### Problem description
Rewrite the lines starting with the one that contains "Via Agazzano, 20, 29010 Rottofreno PC, Italia" and going on through the one that contains "Carabinieri San Nicolò", swapping "Punti di contatto" for "Recapiti" and leaving everything else as it is.

### Records

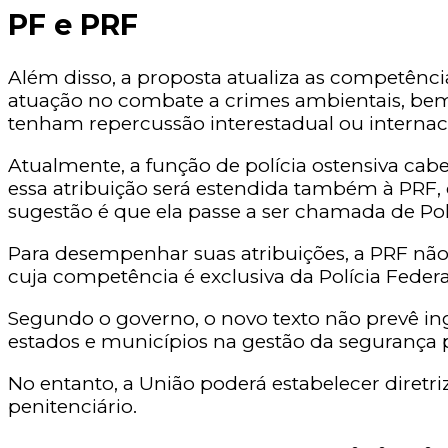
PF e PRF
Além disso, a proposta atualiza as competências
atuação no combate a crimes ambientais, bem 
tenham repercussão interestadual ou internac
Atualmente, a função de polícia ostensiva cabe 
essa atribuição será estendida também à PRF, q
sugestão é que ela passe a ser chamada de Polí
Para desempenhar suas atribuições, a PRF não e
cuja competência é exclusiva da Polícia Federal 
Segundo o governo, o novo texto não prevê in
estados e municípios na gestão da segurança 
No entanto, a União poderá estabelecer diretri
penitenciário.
==
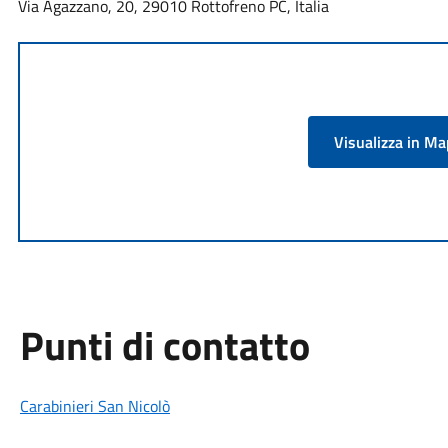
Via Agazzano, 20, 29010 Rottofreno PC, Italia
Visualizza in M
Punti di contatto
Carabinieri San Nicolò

### Answer to this problem
Via Agazzano, 20, 29010 Rottofreno PC, Italia
Visualizza in M
Recapiti
Carabinieri San Nicolò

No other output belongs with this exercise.